Employment Appeal Tribunal

The EAT considered that even making allowance for the fact that the claim form was completed without the help of a lawyer, the claim form did not disclose any whistleblowing detriment claim. The EAT judge disagreed with the view of the EJ at the ET, that there was an "existing whistleblowing (victimisation) complaint" to which the amendment would add "further allegations". Instead the EAT took the view that the amendment added a new cause of action. A new claim based on that cause of action would have been out of time at the date of the EJ's order and the new cause of action was the only one which would succeed at the further hearing.

Therefore the EAT concluded that the decision to allow the amendment was an error of law as there was no evidence that the Judge had properly considered the principles established in the case of Selkent Bus Co v Moore and the application has therefore been remitted to the ET for those principles to be properly considered.

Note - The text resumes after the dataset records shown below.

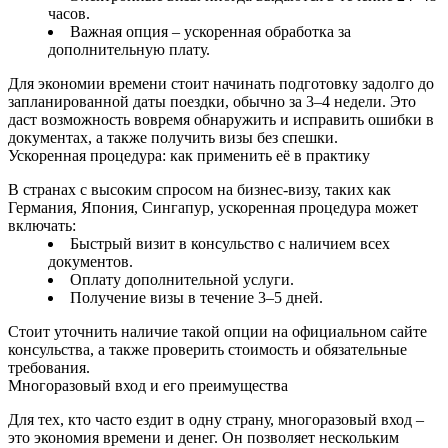
часов.
Важная опция – ускоренная обработка за
дополнительную плату.
Для экономии времени стоит начинать подготовку задолго до
запланированной даты поездки, обычно за 3–4 недели. Это
даст возможность вовремя обнаружить и исправить ошибки в
документах, а также получить визы без спешки.
Ускоренная процедура: как применить её в практику
В странах с высоким спросом на бизнес‑визу, таких как
Германия, Япония, Сингапур, ускоренная процедура может
включать:
Быстрый визит в консульство с наличием всех
документов.
Оплату дополнительной услуги.
Получение визы в течение 3–5 дней.
Стоит уточнить наличие такой опции на официальном сайте
консульства, а также проверить стоимость и обязательные
требования.
Многоразовый вход и его преимущества
Для тех, кто часто ездит в одну страну, многоразовый вход –
это экономия времени и денег. Он позволяет нескольким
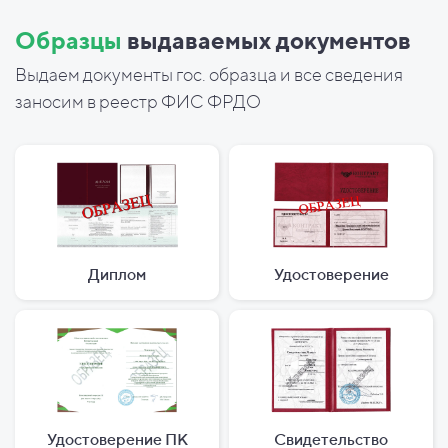
Образцы
выдаваемых документов
Выдаем документы гос. образца и все сведения
заносим в реестр ФИС ФРДО
Диплом
Удостоверение
Удостоверение ПК
Свидетельство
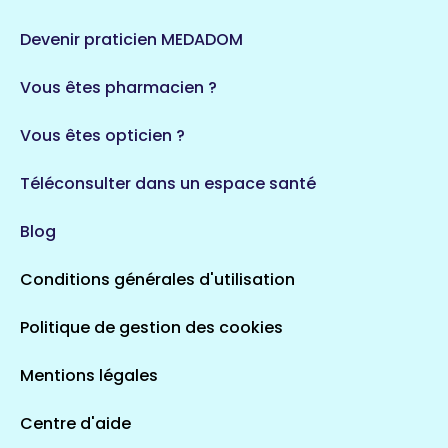
Devenir praticien MEDADOM
Vous êtes pharmacien ?
Vous êtes opticien ?
Téléconsulter dans un espace santé
Blog
Conditions générales d'utilisation
Politique de gestion des cookies
Mentions légales
Centre d'aide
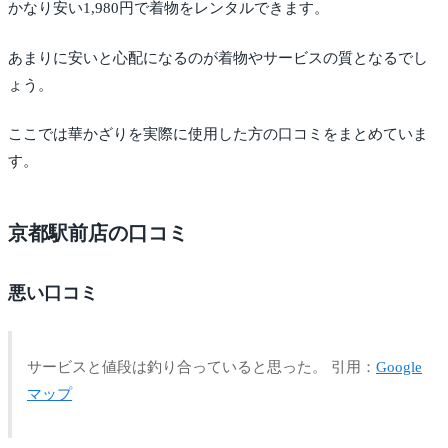
かなり安い1,980円で着物をレンタルできます。
あまりに安いと心配になるのが着物やサービスの質となるでし
ょう。
ここでは華かざりを実際に使用した方の口コミをまとめていま
す。
京都駅前店の口コミ
悪い口コミ
サービスと値段は釣り合っていると思った。 引用：
Google
マップ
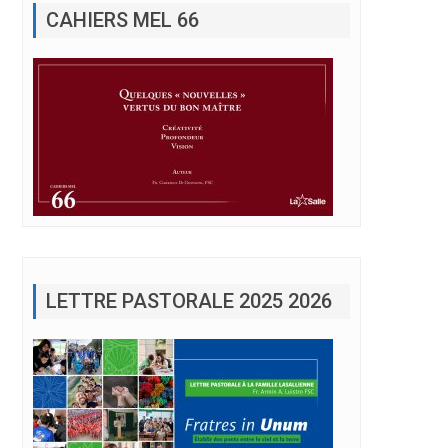
LETTRE PASTORALE 2025 2026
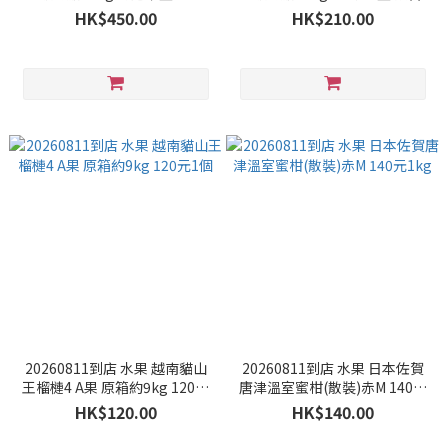
1板 預售
HK$450.00
HK$210.00
20260811到店 水果 越南貓山
20260811到店 水果 日本佐賀
王榴槤4 A果 原箱約9kg 120元
唐津溫室蜜柑(散裝)赤M 140元
1個
1kg
HK$120.00
HK$140.00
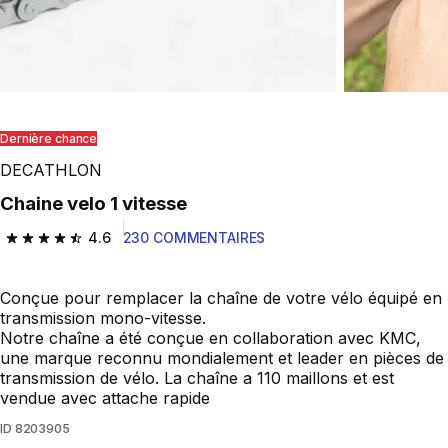
Dernière chance
DECATHLON
Chaine velo 1 vitesse
4.6
230 COMMENTAIRES
4.6 out of 5 stars from 230 reviews
Conçue pour remplacer la chaîne de votre vélo équipé en
transmission mono-vitesse.
Notre chaîne a été conçue en collaboration avec KMC,
une marque reconnu mondialement et leader en pièces de
transmission de vélo. La chaîne a 110 maillons et est
vendue avec attache rapide
ID
8203905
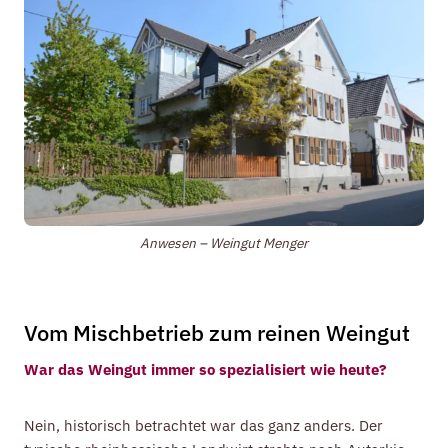
Anwesen – Weingut Menger
Vom Mischbetrieb zum reinen Weingut
War das Weingut immer so spezialisiert wie heute?
Nein, historisch betrachtet war das ganz anders. Der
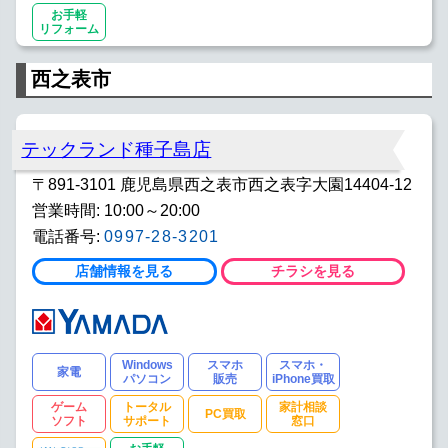
お手軽
リフォーム
西之表市
テックランド種子島店
〒891-3101 鹿児島県西之表市西之表字大園14404-12
営業時間: 10:00～20:00
電話番号:
0997-28-3201
店舗情報を見る
チラシを見る
Windows
スマホ
スマホ・
家電
パソコン
販売
iPhone買取
ゲーム
トータル
家計相談
PC買取
ソフト
サポート
窓口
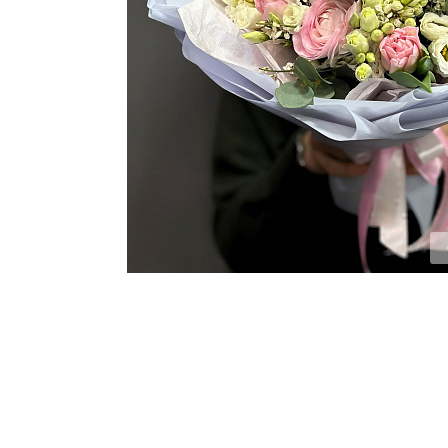
ЦВЕТЫ ДЛЯ ПОХОРОН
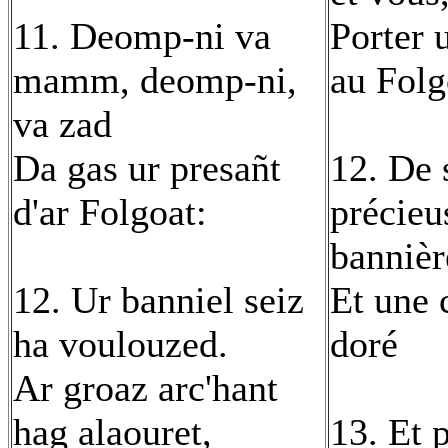
11. Deomp-ni va
Porter 
mamm, deomp-ni,
au Folg
va zad
Da gas ur presañt
12. De 
d'ar Folgoat:
précieu
bannièr
12. Ur banniel seiz
Et une 
ha voulouzed.
doré
Ar groaz arc'hant
hag alaouret,
13. Et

Implications for Schools/Employers

The importance of the school's policy for opening correspondence is a crucial point of this case. The policy in this particular case was described as "reckless" by the Judge as the claim did not immediately come to the employers' attention because of that policy and affected the employer's ability to take part in the case and its ability defend itself properly. The letter was sent under cover of a letter addressed to the Board of Governors and marked "private and confidential". The Board stated that its policy at the time was that letters addressed to the Board were only opened at Board Meetings.

The Board's policy in this case was considered extraordinary and impractical. As this case shows, correspondence may be important and urgent. Deliberately not opening letters for several weeks or even months is likely to cause problems and in the case of Tribunal correspondence can have potentially disastrous consequences. Fortunately the Board's policy has now been changed as a result of this.

As periods of school closure coincide with periods of staff annual leave, it is often the case that schools fail to open important correspondence received during these holidays, particularly the summer break, where there are little or no staff members at the school premises. As seen by this case, not opening important correspondence can have significant consequences therefore we stress the importance of having a procedure in place that allows for correspondence to be opened frequently in a timely manner, and ensure that a system is in place to eliminate the possibility of this type of situation happening to other schools in future.

If a deadline for a response to a Tribunal claim is missed but a response is filed late, a Tribunal is likely to be unsympathetic unless there is a very good reason for the delay. Missed or late responses to claims often mean (as in this case) that the party who has breached the Tribunal's order can only take a limited part in proceedings which may result in an adverse result, even if that party's case is a strong one.